━━━ INFORMATION GIVEN ━━━
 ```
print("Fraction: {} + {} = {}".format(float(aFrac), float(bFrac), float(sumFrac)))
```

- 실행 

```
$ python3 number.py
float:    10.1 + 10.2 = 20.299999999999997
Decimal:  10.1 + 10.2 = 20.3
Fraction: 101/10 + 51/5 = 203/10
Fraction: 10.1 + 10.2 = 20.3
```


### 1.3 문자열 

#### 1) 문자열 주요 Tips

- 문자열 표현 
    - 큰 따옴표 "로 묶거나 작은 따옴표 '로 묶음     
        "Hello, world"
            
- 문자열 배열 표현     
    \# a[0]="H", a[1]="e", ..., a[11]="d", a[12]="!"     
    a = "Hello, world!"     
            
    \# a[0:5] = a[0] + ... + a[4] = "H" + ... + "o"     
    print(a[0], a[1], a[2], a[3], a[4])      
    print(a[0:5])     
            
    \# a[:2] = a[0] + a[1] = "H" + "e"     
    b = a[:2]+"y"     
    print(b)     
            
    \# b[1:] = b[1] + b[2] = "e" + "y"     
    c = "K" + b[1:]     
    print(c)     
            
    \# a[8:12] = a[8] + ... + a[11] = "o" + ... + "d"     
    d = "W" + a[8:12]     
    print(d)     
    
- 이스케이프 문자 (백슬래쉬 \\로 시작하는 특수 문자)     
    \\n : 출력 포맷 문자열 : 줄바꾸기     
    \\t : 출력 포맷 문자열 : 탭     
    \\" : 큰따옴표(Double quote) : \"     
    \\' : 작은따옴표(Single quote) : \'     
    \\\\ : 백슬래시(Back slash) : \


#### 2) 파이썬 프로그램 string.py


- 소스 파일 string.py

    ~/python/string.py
━━━
━━━ INFORMATION GIVEN ━━━
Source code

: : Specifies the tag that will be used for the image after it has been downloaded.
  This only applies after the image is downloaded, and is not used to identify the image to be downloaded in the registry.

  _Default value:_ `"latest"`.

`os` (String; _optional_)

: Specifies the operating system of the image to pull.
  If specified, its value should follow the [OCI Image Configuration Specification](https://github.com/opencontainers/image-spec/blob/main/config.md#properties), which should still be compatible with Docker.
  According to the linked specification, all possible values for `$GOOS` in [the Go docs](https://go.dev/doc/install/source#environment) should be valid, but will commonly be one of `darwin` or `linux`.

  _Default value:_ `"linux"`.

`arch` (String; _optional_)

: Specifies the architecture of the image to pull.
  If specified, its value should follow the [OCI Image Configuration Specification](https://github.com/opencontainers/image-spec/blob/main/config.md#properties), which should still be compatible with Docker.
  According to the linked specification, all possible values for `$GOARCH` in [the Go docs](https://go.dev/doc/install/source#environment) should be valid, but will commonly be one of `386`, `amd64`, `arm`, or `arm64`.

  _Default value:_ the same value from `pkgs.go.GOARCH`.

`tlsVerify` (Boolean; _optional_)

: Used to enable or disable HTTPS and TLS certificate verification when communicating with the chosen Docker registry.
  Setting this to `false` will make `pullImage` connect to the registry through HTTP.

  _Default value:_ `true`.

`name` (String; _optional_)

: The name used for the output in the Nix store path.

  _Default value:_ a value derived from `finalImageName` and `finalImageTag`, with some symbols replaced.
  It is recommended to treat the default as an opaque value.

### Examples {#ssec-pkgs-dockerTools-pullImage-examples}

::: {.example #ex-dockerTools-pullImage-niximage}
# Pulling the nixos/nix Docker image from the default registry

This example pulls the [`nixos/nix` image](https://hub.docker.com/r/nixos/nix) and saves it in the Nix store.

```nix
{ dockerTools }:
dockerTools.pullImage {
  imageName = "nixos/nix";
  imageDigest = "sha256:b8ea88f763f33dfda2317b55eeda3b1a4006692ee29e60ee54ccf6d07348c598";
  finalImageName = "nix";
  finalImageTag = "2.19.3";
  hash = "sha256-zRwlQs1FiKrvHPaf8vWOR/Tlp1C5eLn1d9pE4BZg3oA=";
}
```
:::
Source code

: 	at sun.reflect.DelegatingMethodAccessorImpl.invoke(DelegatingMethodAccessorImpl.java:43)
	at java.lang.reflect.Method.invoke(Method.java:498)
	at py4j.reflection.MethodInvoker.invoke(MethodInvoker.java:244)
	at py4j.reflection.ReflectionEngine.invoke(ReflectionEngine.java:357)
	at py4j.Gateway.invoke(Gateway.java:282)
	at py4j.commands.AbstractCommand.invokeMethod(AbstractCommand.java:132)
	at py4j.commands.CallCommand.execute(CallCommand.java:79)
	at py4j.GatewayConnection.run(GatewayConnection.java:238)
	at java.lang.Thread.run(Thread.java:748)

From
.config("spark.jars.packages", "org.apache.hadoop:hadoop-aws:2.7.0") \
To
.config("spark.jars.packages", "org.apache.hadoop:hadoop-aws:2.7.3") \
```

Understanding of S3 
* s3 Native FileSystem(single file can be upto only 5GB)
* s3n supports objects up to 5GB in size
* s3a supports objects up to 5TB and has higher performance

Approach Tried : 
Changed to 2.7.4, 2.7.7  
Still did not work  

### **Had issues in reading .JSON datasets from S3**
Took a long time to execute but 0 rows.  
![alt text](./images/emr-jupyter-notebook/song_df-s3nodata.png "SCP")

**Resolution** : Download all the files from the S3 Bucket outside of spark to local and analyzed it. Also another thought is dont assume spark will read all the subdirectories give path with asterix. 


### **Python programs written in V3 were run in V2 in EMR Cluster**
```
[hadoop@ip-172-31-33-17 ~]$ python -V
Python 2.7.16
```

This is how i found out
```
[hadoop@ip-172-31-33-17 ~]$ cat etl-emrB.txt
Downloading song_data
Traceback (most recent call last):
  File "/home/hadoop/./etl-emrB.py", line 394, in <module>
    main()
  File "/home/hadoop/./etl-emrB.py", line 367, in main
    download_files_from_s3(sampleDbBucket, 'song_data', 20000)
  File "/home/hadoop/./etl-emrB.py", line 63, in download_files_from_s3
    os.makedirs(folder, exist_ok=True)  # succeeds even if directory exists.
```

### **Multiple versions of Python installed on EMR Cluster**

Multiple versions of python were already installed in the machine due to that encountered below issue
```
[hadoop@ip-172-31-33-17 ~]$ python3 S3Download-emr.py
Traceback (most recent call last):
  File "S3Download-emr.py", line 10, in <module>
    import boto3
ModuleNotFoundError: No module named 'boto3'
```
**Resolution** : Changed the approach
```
━━━
━━━ INFORMATION GIVEN ━━━
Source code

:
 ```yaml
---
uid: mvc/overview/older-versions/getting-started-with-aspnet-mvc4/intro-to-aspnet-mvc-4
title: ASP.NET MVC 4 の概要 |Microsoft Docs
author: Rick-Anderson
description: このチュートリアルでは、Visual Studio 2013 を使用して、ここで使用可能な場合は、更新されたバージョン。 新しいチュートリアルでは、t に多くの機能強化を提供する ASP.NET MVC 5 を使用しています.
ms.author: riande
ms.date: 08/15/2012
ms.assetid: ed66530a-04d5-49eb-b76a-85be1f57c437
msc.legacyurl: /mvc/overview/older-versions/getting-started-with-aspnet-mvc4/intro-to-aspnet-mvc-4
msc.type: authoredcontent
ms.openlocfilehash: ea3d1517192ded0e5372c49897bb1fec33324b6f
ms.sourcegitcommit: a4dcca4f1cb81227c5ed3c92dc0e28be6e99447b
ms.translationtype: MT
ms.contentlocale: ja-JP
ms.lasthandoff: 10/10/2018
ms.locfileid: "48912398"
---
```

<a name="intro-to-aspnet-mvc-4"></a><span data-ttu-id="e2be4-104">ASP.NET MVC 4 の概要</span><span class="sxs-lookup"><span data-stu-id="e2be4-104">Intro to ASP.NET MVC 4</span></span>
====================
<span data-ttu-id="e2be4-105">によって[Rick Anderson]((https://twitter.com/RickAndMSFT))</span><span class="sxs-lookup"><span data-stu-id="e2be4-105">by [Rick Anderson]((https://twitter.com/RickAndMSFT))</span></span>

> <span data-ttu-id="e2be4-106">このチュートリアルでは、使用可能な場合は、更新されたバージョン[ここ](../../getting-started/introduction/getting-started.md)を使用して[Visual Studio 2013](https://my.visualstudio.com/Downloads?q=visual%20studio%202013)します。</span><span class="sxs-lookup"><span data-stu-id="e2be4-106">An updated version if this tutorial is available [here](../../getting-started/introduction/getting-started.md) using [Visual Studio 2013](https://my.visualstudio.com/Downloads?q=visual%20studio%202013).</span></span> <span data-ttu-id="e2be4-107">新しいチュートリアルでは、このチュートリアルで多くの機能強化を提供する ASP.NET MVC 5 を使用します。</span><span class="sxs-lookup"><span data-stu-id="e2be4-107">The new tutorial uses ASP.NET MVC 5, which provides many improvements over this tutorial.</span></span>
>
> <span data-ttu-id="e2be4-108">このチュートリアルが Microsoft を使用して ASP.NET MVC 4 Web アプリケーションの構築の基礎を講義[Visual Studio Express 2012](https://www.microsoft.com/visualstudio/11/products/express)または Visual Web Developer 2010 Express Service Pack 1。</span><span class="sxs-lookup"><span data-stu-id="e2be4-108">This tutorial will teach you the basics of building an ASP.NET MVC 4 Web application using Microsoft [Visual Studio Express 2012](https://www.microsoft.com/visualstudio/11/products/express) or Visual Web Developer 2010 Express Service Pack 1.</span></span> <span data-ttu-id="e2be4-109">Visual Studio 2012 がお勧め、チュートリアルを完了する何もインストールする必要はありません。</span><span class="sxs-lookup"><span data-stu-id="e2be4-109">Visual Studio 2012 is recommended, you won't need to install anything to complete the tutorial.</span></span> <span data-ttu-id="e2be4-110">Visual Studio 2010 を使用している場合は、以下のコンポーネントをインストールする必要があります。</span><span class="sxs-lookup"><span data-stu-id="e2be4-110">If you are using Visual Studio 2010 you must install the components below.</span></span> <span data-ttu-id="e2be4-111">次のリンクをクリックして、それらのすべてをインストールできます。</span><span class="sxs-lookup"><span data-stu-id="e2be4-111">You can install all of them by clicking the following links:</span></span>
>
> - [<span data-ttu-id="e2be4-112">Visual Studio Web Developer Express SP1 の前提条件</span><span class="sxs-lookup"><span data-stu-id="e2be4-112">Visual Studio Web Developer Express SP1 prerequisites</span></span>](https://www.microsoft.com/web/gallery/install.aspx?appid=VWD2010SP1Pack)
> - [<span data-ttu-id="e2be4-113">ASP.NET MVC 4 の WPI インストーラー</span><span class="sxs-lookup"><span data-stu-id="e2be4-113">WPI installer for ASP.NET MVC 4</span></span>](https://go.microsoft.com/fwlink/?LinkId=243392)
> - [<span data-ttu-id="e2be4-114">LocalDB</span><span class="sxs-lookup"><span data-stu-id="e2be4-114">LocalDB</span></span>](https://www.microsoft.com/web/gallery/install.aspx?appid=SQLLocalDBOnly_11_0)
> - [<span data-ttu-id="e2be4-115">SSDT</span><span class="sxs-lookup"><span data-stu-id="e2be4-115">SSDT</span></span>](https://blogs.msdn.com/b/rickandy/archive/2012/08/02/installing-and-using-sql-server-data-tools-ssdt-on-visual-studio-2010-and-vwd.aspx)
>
━━━
WORK REQUEST -> Which of the lines above mention the word "新しいチュートリアルでは"? Pull those lines out.

ANSWER TO THIS PROBLEM ->
description: このチュートリアルでは、Visual Studio 2013 を使用して、ここで使用可能な場合は、更新されたバージョン。 新しいチュートリアルでは、t に多くの機能強化を提供する ASP.NET MVC 5 を使用しています.
> <span data-ttu-id="e2be4-106">このチュートリアルでは、使用可能な場合は、更新されたバージョン[ここ](../../getting-started/introduction/getting-started.md)を使用して[Visual Studio 2013](https://my.visualstudio.com/Downloads?q=visual%20studio%202013)します。</span><span class="sxs-lookup"><span data-stu-id="e2be4-106">An updated version if this tutorial is available [here](../../getting-started/introduction/getting-started.md) using [Visual Studio 2013](https://my.visualstudio.com/Downloads?q=visual%20studio%202013).</span></span> <span data-ttu-id="e2be4-107">新しいチュートリアルでは、このチュートリアルで多くの機能強化を提供する ASP.NET MVC 5 を使用します。</span><span class="sxs-lookup"><span data-stu-id="e2be4-107">The new tutorial uses ASP.NET MVC 5, which provides many improvements over this tutorial.</span></span>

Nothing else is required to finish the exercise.